__Exercise prompt__:
Your task is to give the records again exactly. Leave each picture out.

__Stored data__:
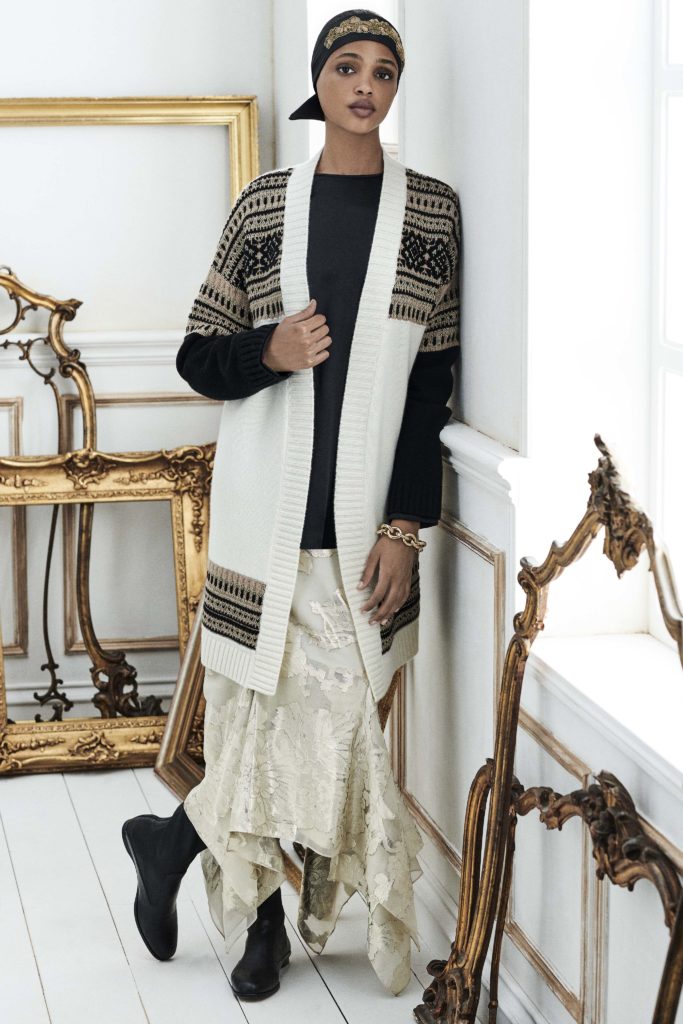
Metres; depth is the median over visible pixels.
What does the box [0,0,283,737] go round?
back wall
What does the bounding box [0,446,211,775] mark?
gold frame
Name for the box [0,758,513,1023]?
floor
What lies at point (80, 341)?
chair rail
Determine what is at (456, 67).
right wall
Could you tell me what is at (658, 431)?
window
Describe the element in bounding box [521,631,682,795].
window sill
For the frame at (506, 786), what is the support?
on the floor
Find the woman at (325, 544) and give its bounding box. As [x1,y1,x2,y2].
[119,9,461,1011]
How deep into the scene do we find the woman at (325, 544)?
3.99 m
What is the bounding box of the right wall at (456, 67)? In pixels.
[272,1,682,1023]
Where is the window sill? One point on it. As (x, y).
(616, 712)
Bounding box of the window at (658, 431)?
[650,0,682,639]
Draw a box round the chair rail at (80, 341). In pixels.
[0,329,184,367]
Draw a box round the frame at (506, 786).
[412,434,682,1021]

__Solution__:
Metres; depth is the median over visible pixels.
What does the box [0,0,283,737] go round?
back wall
What does the bounding box [0,446,211,775] mark?
gold frame
Name for the box [0,758,513,1023]?
floor
What lies at point (80, 341)?
chair rail
Determine what is at (456, 67).
right wall
Could you tell me what is at (658, 431)?
window
Describe the element in bounding box [521,631,682,795].
window sill
For the frame at (506, 786), what is the support?
on the floor
Find the woman at (325, 544) and give its bounding box. As [x1,y1,x2,y2].
[119,9,461,1011]
How deep into the scene do we find the woman at (325, 544)?
3.99 m
What is the bounding box of the right wall at (456, 67)? In pixels.
[272,1,682,1023]
Where is the window sill? One point on it. As (x, y).
(616, 712)
Bounding box of the window at (658, 431)?
[650,0,682,639]
Draw a box round the chair rail at (80, 341). In pixels.
[0,329,184,367]
Draw a box round the frame at (506, 786).
[412,434,682,1021]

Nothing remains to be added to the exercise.